No aceptar nuestras propias carencias tiene consecuencias
limitantes en nuestra relación con los demás y con nosotros mismos.
Nuestra valía como personas desde la exigencia, se sostiene con alfileres
y nos orienta hacia una imagen idealizada de lo que “deberíamos ser”. Esto produce un gran
desgaste, ya que la relación que establecemos con nosotros mismos se convierte
en una lucha incesante en la que no hay tregua: “deberías de…” “tendrías que…” “si no haces esto o aquello eres un…”,….
Con respecto a la relación que establecemos con los demás,
esta entelequia nos lleva a manifestarnos como alguien
que no somos, escondiendo aquello que no aceptamos de nosotros mismos. Desde
esta perspectiva limitante, cuando tenemos frente a nosotros alguien que posee
aquello de lo que nosotros carecemos, se despierta la envidia y el rechazo.

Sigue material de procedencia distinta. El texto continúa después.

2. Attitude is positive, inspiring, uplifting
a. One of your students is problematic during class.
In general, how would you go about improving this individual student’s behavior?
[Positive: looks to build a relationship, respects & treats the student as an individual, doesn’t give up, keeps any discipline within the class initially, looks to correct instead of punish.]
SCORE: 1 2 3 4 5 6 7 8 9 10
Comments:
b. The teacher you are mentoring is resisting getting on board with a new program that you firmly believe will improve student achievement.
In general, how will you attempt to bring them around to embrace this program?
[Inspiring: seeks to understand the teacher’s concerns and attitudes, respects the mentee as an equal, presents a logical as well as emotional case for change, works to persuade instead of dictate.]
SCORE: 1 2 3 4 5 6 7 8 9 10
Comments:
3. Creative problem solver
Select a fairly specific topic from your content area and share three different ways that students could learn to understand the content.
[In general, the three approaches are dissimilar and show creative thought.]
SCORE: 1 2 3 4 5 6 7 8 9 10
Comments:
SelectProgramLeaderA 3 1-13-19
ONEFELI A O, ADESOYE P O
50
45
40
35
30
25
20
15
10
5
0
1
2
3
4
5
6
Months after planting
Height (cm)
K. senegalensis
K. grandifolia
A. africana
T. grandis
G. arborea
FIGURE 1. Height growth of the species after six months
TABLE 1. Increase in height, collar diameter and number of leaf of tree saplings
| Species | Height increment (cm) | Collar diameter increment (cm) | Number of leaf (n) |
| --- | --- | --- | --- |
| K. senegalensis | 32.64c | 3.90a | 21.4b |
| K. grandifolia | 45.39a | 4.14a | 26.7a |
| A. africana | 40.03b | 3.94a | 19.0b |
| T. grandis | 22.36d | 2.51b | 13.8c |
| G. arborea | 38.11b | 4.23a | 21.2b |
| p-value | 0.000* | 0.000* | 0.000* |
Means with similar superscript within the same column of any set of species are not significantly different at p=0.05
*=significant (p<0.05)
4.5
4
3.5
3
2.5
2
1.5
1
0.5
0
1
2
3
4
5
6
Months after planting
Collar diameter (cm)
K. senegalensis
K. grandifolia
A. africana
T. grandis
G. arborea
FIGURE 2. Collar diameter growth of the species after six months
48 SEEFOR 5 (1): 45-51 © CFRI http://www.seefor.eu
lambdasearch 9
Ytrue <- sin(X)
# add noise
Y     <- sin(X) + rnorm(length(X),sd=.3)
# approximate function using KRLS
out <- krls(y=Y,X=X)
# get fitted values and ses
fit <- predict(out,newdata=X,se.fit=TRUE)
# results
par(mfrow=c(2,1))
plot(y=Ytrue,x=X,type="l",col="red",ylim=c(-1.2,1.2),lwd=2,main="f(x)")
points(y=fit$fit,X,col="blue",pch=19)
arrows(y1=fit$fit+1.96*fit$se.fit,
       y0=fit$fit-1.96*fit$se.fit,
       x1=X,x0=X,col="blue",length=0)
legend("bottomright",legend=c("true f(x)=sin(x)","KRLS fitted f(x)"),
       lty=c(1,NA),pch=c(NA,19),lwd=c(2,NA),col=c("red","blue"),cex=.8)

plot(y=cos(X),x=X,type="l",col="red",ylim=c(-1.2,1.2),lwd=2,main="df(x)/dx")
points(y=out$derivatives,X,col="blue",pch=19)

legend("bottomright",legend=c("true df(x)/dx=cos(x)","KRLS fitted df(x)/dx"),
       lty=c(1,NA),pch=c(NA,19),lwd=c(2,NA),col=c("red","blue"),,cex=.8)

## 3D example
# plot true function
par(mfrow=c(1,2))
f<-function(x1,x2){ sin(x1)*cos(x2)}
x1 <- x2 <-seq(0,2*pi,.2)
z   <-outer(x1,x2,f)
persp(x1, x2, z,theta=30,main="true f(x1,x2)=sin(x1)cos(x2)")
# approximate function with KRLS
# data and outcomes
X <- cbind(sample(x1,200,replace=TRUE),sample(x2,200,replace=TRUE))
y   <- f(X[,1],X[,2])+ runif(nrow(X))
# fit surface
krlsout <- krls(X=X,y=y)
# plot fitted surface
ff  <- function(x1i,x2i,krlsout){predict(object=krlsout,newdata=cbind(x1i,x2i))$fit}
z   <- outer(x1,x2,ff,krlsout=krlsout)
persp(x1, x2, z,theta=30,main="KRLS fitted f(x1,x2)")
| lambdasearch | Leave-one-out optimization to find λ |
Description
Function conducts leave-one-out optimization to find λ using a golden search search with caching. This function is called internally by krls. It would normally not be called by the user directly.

Por
tanto, ni somos honestos al no mostrar nuestra verdadera naturaleza, ni vemos
al otro (sólo vemos aquello de lo que carecemos).
Quienes no pueden aceptar sus carencias están presos de la lógica del
todo o nada, es decir, si no puedo todo, no valgo nada. En
cambio, quienes aceptan sus carencias, están en paz consigo mismos y pueden
disfrutar de más ocasiones de placer. No invierten todas sus energías en
mostrase “perfectos” (tarea imposible), sino que aprenden a buscar la
satisfacción en otras fuentes, aquellas que les permiten explotar sus
potencialidades. La parcialidad posible siempre es más satisfactoria que pretender lo
absoluto inalcanzable.
Las víctimas del ideal de perfección son personas que
viven la vida con ansiedad, que no cesan en su empeño por tener una “silueta
diez”, poseer más y más conocimientos, más bienes, más poder,… La frase que
resume este estado de búsqueda incesante de la perfección es “nunca es suficiente”.
Cuando se llega al objetivo marcado (perder 5 kg, hacer un nuevo
máster, ganar un sueldo extra,….) de nuevo la meta se aleja para
dejar una sensación de frustración y vacío enorme. Esta es una búsqueda sin
final, porque la verdad es que la perfección no existe, es un ideal, no una realidad.
Miento… la perfección es precisamente saberse y conocerse, y aceptar esta
realidad “perfecta”, sin aditivos ni conservantes.
Todo esto no quiere
decir que renunciemos a evolucionar, a mejorar ciertos aspectos
de nosotros mismos. Pero, evolucionar como personas es diametralmente opuesto
a destruirnos por un ideal.
Esto último es algo impuesto. Impuesto por
nosotros mismos, para satisfacer a una sociedad que predica ideales de
perfección, para satisfacer a nuestros padres, a nuestros amigos,…, en definitiva,
para sentirnos aceptados. La aceptación…., a veces se parece tanto a sentirnos
queridos…, que nos volvemos adictos a ella. ¿Cuál es el coste?
Nos esclavizamos cuando decretamos que no somos
suficientemente bellos si no pesamos x kilos, o que no somos suficientemente
buenos en nuestro trabajo si no ganamos x dinero,… La libertad se obtiene desde
la elección, no desde la imposición de cánones establecidos.
Reconocer nuestros propios límites y que no podemos con todo, no nos
convierte en menos valiosos, sino que nos capacita para pedir y aceptar ayuda sin sufrir por
ello. Quienes
luchan por abarcarlo todo y pretenden hacerlo además maquillados con una
sonrisa, están condenados a la frustración y la impotencia. El ideal de
omnipotencia limita a la persona y la aleja de la realidad, empobreciéndola, al
dejarla constreñida en su propia fantasía.
Quien es exigente consigo mismo, también lo es con los demás. Esto se hace muy evidente
en las relaciones de pareja. Así, quienes tienen un concepto idealizado de cómo
habrían de ser ellos mismos, también lo tienen respecto a la pareja. Y aquí es
donde le exigimos al otro que cambie para que pueda encajar en nuestro ideal.
En este caso, igualmente, matizamos que en una relación siempre se generan
ajustes, pero es esencial que se haga desde la libertad de cada uno.